Now, as I’ve said, I haven’t read the books but it set me off thinking about the kinds of messages we send out to young girls in fiction. For all I know, The Selection series, despite being self-described as “swoon meets the Hunger Games” (why does that make copies sell!?), is actually deeply subversive and is not all about female protagonist America’s quest for Prince Maxon’s heart in a royal version of The Bachelor. I like to imagine I’m right but somehow I don’t think I am.
Why are youth novels like this encouraging women to fight against each other rather than for each other, and usually over a man? Now, don’t get me wrong, I love Take Me Out as much as the next Saturday night TV fan but there’s something about infantilising a line-up of unattached women fighting for the heart of one man (prince, or no prince) that particularly irks me. Once again, I can’t criticise Cass without knowing her work but I have to wonder what there is out there that isn’t about “boy meets girl”, or rather “boy wins girl”.
Some of you may be aware of the Bechdel test and how feminist critics use it to discuss how films represent its females. (If you’re not familiar, the Bechdel test can only be ‘passed’ if the film has at least two women in it who talk to each other about something other than a man). Isn’t it time we had something similar for fiction? The idea did emerge from a Virginia Woolf essay (cheers Wikipedia!) after all.

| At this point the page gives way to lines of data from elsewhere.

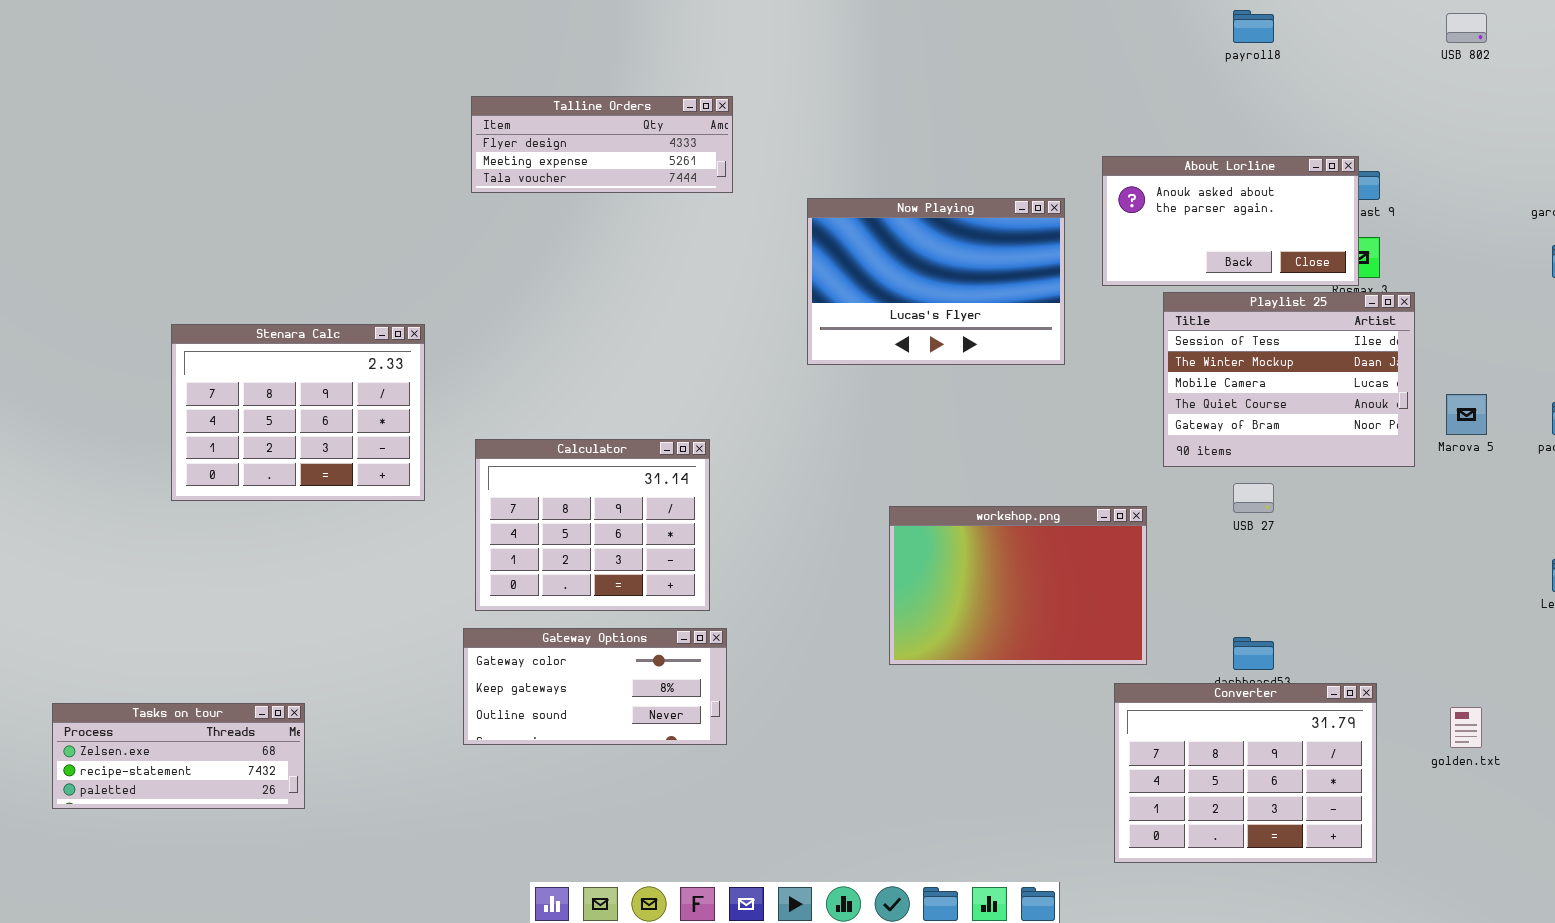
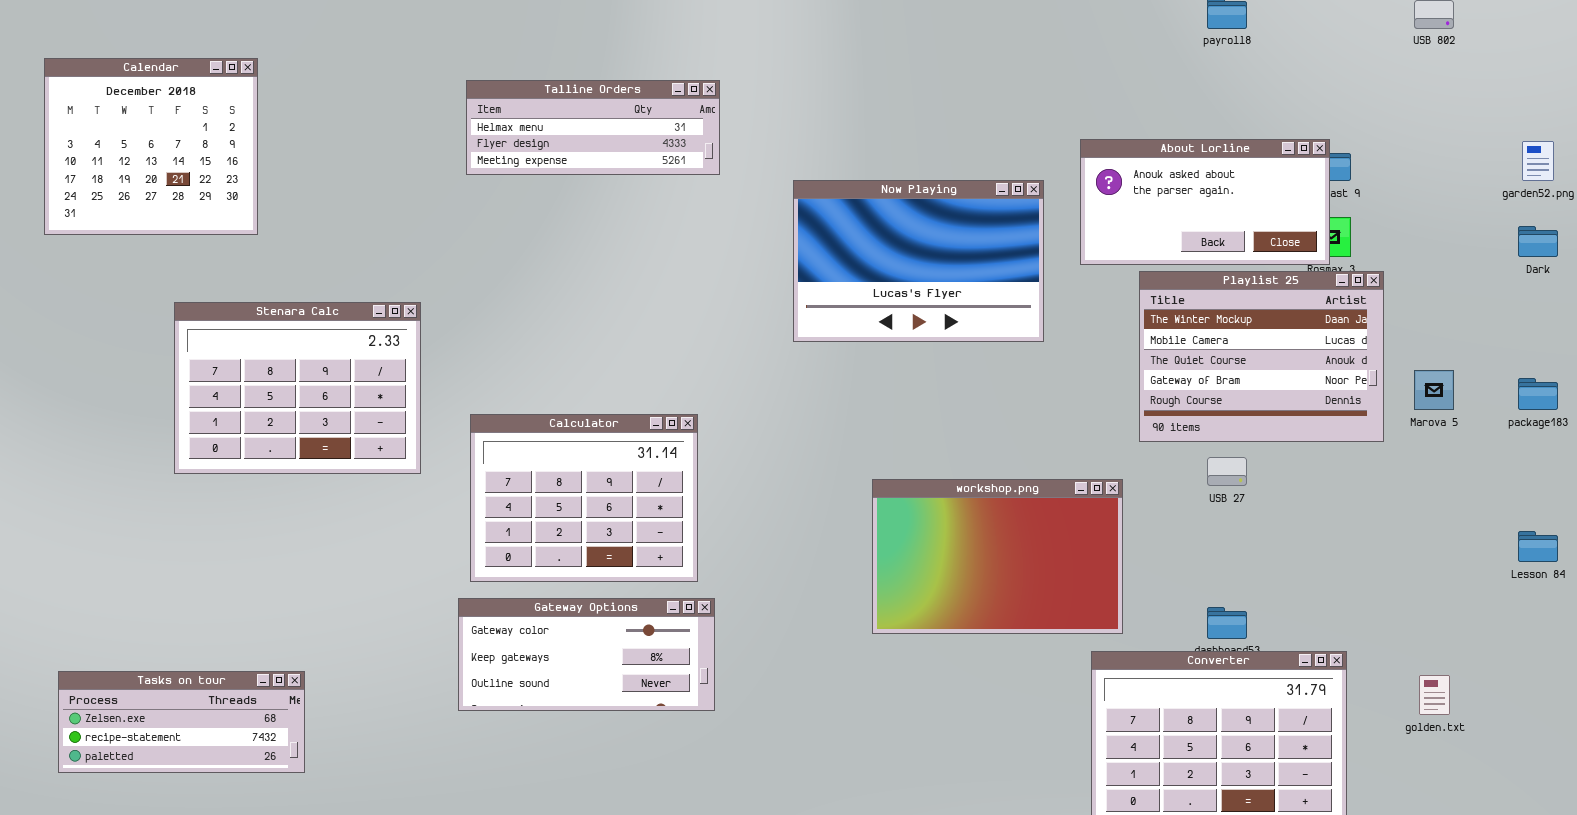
Calendar: none -> [44,58,258,235], opened
Talline Orders: [471,96,733,193] -> [466,80,720,175], scrolled up 1 row
Playlist 25: [1163,292,1415,467] -> [1139,271,1384,442], scrolled down 1 row

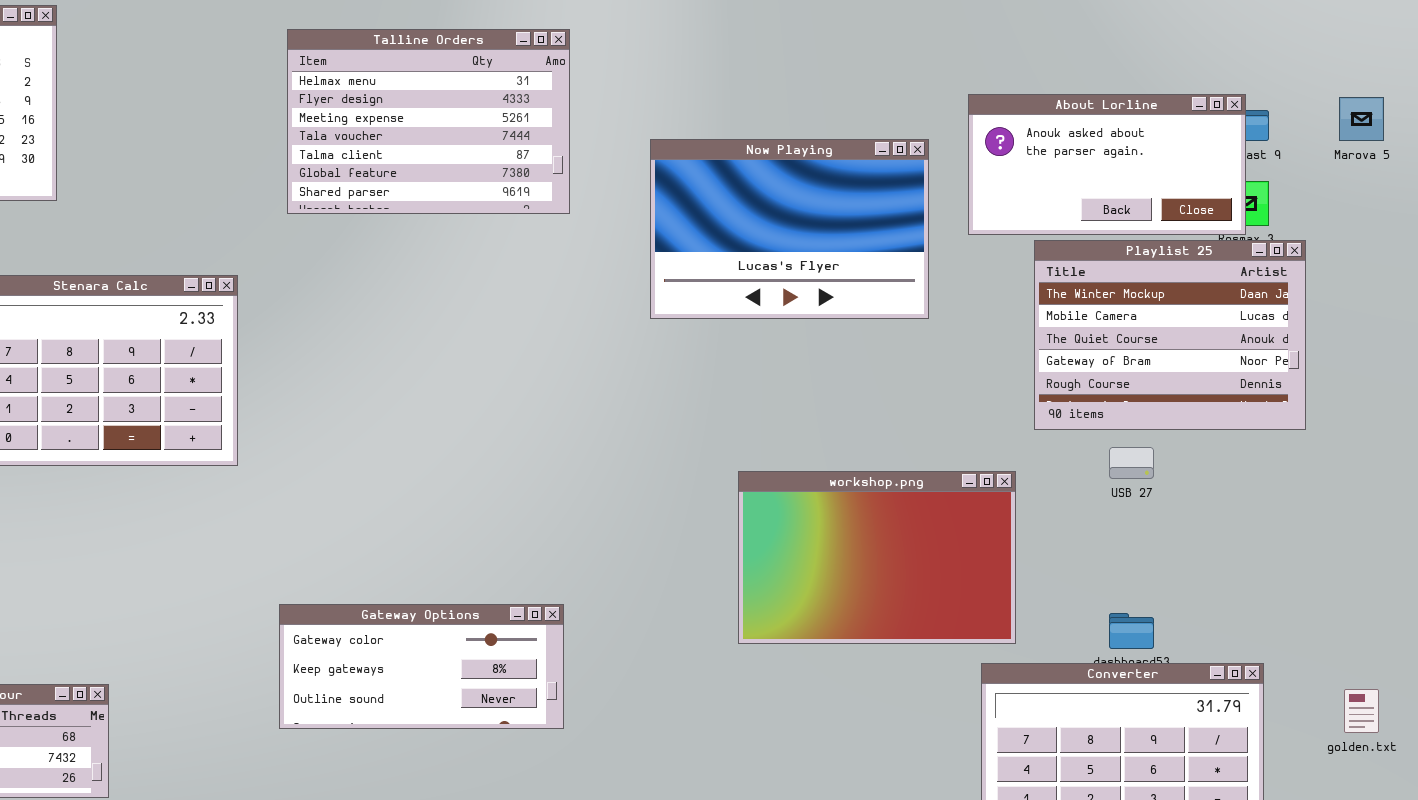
Talline Orders: [466,80,720,175] -> [287,29,570,214], resized
Marova 5: [1414,370,1454,410] -> [1339,97,1384,141], moved
Calculator: [470,414,698,582] -> none, closed

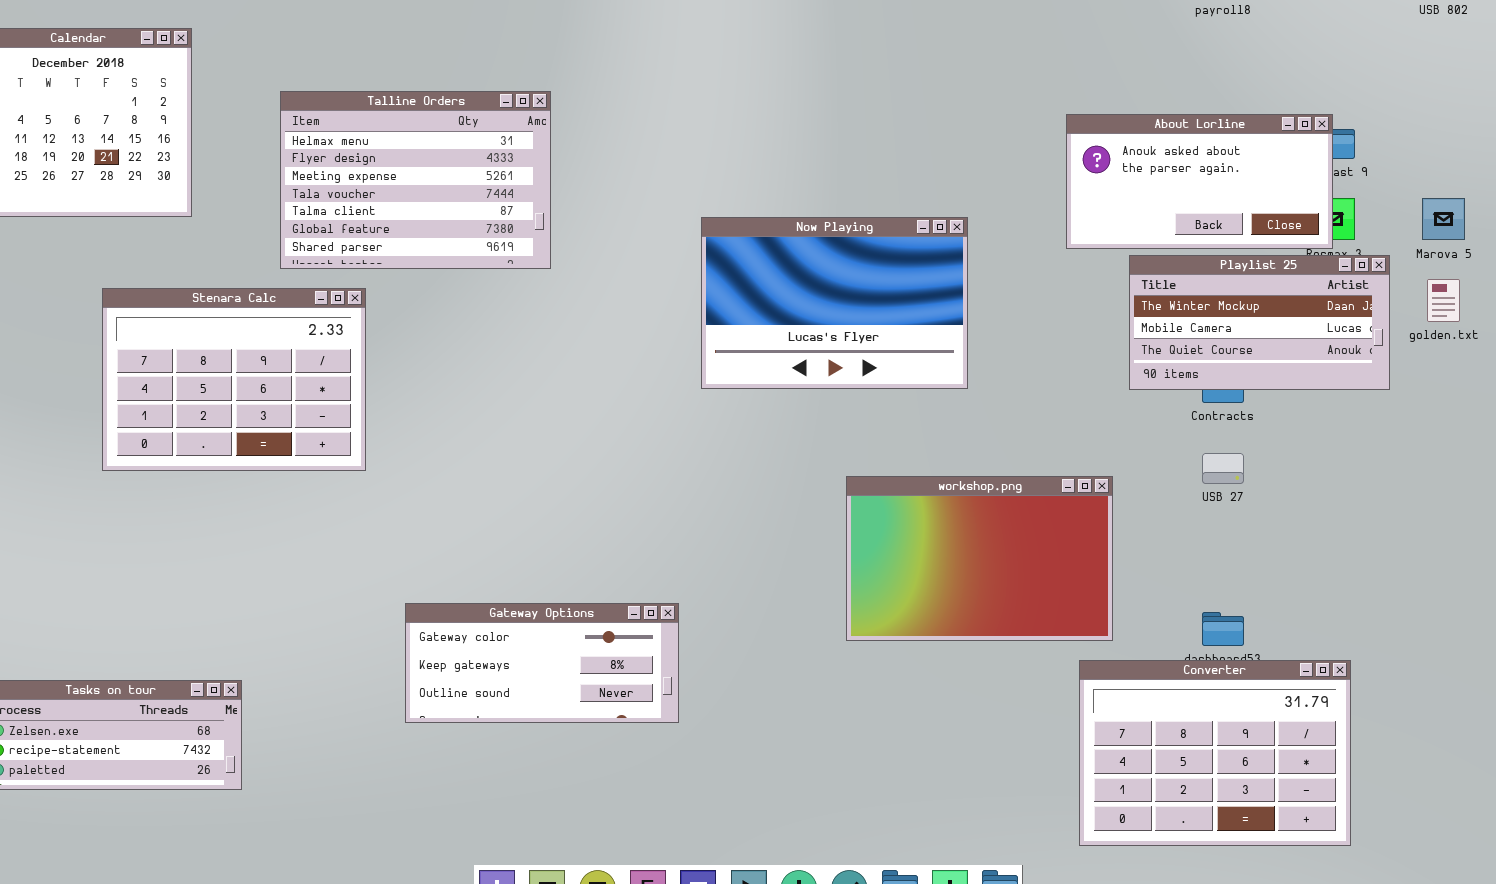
Talline Orders: [287,29,570,214] -> [280,91,551,269], moved
Marova 5: [1339,97,1384,141] -> [1422,198,1465,240], moved
Now Playing: [650,139,929,319] -> [701,217,968,389], moved
Playlist 25: [1034,240,1306,430] -> [1129,255,1390,390], resized
golden.txt: [1344,689,1379,733] -> [1427,279,1460,322], moved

Whilst I’m not saying that women talking about men is a crime (I’d be spending a lot of time behind bars if that was…), I’m just saddened that that is all there is to offer. With the recent release of a new instalment of Meg Cabot’s The Princess Diaries series titled The Royal Wedding, The Selection is not unique. Perhaps the fascination is more about royalty than romance but either way, I’m bored. If you’re going to write about teenage love, make it as witty yet weepy as John Green, or don’t bother at all. And if people still won’t let go of dangerous Disney dreams (yawn!), the least we can ask for is stories about Queens, not Princesses.